Single by MØ

from the album Motordrome
- Released: 28 May 2021
- Genre: Synth-pop
- Length: 3:04
- Label: Sony UK
- Songwriters: Karen Marie Ørsted; Caroline Ailin; Sylvester Sivertsen; Samuel George Lewis;
- Producer: SG Lewis

MØ singles chronology
| "On & On" (2019) | "Live to Survive" (2021) | "Kindness" (2021) |

Music video
- "Live to Survive" on YouTube

= Live to Survive =

"Live to Survive" is a song by Danish singer and songwriter MØ. It was released on 28 May 2021 as the lead single from third second studio album, Motordrome (2021). It was written by MØ, Caroline Ailin, Sylvester Sivertsen and SG Lewis.

==Background==
MØ hadn't released new music since dropping "On & On" in 2019 as part of Walshy Fire Presents: MMMMØ - The Mix. In early May 2021, she shared a teaser on Instagram featuring the lyrics, "I live to survive / Another heartache / I live to survive / Another mistake", which was later confirmed on May 10 to be a preview of her new single "Live to Survive", arriving later that month. Taking to social media to make the announcement, MØ revealed that the track would be released on Thursday, May 27, and provided fans with a pre-save link that offered a sneak peek of "something special". Fans who pre-saved the song were able to view behind-the-scenes footage from the "Live to Survive" music video, including a scene of MØ being strapped with equipment around her leg as she prepared to get into a river.
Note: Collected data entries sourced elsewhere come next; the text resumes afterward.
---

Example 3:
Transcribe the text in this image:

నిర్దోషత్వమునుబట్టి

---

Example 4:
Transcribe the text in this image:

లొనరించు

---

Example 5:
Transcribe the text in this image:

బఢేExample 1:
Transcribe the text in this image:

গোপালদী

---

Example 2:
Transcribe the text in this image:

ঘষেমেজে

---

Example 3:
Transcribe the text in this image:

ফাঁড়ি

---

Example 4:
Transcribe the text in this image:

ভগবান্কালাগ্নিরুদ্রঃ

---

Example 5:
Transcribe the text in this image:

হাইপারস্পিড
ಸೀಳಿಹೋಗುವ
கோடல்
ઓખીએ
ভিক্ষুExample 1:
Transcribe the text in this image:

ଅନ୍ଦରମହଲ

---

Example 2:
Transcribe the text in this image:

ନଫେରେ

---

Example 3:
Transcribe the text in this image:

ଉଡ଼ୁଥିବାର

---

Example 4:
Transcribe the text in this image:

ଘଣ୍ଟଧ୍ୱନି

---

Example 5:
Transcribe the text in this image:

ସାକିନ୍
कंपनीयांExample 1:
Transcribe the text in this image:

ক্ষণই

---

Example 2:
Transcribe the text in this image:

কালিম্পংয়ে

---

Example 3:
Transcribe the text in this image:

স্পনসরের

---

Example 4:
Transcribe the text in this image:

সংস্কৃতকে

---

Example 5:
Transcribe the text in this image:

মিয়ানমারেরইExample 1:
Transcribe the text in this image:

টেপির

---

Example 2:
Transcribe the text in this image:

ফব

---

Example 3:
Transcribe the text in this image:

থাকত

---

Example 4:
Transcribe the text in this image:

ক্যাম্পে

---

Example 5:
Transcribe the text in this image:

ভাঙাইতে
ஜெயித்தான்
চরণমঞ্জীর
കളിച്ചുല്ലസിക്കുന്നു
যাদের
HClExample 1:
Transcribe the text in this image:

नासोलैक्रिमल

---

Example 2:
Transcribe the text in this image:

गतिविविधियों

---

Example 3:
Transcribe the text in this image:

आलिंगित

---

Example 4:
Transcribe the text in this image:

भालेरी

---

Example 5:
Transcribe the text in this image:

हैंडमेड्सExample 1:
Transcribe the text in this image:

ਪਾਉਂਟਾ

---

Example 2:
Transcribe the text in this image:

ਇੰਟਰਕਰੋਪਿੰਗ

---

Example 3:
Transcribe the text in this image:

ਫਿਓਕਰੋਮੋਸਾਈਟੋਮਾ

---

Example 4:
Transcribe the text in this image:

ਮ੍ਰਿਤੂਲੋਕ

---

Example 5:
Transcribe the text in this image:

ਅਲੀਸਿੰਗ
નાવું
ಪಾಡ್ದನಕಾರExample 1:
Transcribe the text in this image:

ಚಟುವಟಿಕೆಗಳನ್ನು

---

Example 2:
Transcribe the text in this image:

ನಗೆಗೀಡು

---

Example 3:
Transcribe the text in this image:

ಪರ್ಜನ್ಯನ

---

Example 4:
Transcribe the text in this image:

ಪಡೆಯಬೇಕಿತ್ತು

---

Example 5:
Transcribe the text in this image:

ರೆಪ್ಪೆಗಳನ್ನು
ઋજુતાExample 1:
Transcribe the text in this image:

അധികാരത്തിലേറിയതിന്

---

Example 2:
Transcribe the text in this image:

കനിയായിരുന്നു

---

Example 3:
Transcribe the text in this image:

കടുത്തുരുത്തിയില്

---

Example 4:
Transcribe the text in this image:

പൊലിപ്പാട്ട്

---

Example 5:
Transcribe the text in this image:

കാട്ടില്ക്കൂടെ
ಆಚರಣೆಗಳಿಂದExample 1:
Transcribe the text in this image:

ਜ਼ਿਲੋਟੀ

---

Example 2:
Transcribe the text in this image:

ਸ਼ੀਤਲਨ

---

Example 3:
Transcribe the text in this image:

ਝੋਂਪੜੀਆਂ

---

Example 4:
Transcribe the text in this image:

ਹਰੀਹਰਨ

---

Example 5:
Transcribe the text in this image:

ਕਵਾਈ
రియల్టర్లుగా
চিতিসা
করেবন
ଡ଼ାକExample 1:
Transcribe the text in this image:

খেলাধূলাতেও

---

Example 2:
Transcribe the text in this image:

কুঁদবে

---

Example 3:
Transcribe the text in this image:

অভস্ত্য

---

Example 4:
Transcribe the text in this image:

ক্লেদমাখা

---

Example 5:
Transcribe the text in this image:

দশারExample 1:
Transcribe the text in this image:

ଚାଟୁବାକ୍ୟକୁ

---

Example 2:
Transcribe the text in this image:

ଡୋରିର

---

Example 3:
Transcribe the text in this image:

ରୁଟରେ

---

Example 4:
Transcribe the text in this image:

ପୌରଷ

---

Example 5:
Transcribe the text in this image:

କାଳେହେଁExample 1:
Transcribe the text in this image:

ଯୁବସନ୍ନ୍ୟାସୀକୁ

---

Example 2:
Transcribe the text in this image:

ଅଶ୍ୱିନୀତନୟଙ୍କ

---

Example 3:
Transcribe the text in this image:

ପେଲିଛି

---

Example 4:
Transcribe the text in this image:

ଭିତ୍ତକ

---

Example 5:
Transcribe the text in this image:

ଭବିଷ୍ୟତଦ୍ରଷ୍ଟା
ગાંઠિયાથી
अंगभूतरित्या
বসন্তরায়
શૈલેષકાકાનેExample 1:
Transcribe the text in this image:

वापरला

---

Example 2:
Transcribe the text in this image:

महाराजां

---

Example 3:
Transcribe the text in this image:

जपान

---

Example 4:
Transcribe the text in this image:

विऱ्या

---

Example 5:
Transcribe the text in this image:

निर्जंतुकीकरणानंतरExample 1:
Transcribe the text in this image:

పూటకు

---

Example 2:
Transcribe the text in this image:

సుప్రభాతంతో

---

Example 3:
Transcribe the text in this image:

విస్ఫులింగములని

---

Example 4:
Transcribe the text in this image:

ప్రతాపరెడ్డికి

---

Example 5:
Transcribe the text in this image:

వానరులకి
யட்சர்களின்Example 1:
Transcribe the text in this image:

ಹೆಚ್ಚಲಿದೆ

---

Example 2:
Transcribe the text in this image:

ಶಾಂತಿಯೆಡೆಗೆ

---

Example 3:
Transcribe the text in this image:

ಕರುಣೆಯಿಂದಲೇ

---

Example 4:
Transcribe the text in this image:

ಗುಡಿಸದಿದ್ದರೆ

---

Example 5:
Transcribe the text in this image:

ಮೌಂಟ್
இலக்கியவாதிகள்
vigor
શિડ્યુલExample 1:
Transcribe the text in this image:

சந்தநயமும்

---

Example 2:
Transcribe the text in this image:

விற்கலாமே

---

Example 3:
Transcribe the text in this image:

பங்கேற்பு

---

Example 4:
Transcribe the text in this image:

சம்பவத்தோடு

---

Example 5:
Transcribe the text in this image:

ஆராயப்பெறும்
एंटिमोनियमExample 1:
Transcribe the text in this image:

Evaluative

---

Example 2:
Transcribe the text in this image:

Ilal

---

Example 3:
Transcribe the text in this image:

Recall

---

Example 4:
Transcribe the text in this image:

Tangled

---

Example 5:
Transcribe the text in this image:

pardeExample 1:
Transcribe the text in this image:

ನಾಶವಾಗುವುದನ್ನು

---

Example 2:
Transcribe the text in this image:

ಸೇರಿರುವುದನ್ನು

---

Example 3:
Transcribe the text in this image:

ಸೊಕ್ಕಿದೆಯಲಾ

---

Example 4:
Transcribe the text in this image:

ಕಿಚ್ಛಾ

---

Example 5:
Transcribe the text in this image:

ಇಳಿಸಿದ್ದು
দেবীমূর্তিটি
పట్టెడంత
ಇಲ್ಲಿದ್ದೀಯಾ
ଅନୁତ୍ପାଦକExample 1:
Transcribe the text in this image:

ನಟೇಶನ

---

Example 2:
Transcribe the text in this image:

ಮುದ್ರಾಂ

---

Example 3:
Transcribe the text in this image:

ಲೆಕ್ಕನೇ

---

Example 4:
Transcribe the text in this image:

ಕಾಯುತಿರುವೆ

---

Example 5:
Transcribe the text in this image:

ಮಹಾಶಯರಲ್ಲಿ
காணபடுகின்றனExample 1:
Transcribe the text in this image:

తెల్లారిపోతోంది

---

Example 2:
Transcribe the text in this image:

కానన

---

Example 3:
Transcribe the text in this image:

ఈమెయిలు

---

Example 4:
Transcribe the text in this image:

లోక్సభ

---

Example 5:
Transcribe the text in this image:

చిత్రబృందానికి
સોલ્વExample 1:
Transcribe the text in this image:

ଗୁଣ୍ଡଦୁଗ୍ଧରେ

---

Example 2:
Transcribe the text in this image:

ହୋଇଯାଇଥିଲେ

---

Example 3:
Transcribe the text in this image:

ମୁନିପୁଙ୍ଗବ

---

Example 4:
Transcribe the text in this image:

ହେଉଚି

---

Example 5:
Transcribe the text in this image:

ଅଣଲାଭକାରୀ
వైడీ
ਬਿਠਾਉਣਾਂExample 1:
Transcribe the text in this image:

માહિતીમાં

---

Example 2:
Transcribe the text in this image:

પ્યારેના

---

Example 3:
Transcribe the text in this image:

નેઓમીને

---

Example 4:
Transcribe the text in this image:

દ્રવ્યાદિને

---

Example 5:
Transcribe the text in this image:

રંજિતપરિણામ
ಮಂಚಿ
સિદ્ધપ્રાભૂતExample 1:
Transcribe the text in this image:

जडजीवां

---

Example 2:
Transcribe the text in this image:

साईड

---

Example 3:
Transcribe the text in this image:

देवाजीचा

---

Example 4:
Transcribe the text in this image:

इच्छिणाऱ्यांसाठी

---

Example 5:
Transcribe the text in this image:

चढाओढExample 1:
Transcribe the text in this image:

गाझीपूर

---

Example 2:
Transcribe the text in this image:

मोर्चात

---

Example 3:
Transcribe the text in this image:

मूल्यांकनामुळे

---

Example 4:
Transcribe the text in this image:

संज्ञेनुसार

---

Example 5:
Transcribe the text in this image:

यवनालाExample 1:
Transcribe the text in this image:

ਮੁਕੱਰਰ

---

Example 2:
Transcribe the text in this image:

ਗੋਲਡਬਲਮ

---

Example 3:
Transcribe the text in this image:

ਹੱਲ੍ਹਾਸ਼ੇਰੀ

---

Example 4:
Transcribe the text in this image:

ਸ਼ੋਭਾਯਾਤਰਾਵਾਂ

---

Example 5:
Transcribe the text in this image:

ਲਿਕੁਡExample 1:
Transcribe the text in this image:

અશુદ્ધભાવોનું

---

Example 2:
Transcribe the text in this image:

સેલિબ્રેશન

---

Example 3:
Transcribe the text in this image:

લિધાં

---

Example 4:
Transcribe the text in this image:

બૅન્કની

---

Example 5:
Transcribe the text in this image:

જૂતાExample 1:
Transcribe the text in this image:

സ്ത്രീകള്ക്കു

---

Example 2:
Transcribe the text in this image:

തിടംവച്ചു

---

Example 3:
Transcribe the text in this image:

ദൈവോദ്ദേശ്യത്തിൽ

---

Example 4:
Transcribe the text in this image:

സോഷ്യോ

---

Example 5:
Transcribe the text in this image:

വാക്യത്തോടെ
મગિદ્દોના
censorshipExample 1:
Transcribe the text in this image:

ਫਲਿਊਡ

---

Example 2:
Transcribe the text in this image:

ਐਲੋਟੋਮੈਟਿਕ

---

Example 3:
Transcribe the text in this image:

[It's] very much about pulling yourself through a shitty time and coming back stronger on the other side. But it's also about forgiving yourself for those mistakes. It's going to happen a few times in your life, so you need to get back on the horse.
It was written during the COVID-19 lockdown with Caroline Ailin and Sly, and produced by SG Lewis. In a statement, MØ explained that the song is about "pulling yourself back up after the crash of a toxic relationship to someone or something". She added that it serves as a reminder that "life is a constant dance of ups and downs, and that the downs are OK", emphasizing resilience and the ability to rebuild. She further noted that the song is also about forgiving oneself for mistakes, acknowledging that setbacks are inevitable and emphasizing the importance of moving forward each time they occur.

==Composition==
The track is synth-driven and lyrically centers on overcoming heartbreak. MØ expresses self-empowerment and recovery with lines such as, "You thought you were out of my league/ I'm out of your league, I'm out of your league/ Watch me, I'm back on my feet." Clash described the song as MØ's first statement since Forever Neverland, characterizing it as the opening of a fresh chapter in her career.

==Music video==
The release of "Live to Survive" was accompanied by a music video directed by Joanna Nordahl. The video was shot in the British countryside and debuted alongside the single.

==Critical reception==
Gigwise wrote that the chorus of "Live to Survive" is "trademark MØ synth-pop", while also noting that some parts would not sound out of place on a Miley Cyrus record post-2019.

==Charts==

Chart performance for "Live to Survive"
| Chart (2021) | Peak position |
|---|---|
| Denmark Airplay (Hitlisten) | 1 |

==Certifications==

Certifications for "Live to Survive"
| Region | Certification | Certified units/sales |
| Denmark (IFPI Danmark) | Gold | 45,000^{‡} |
^{‡} Sales+streaming figures based on certification alone.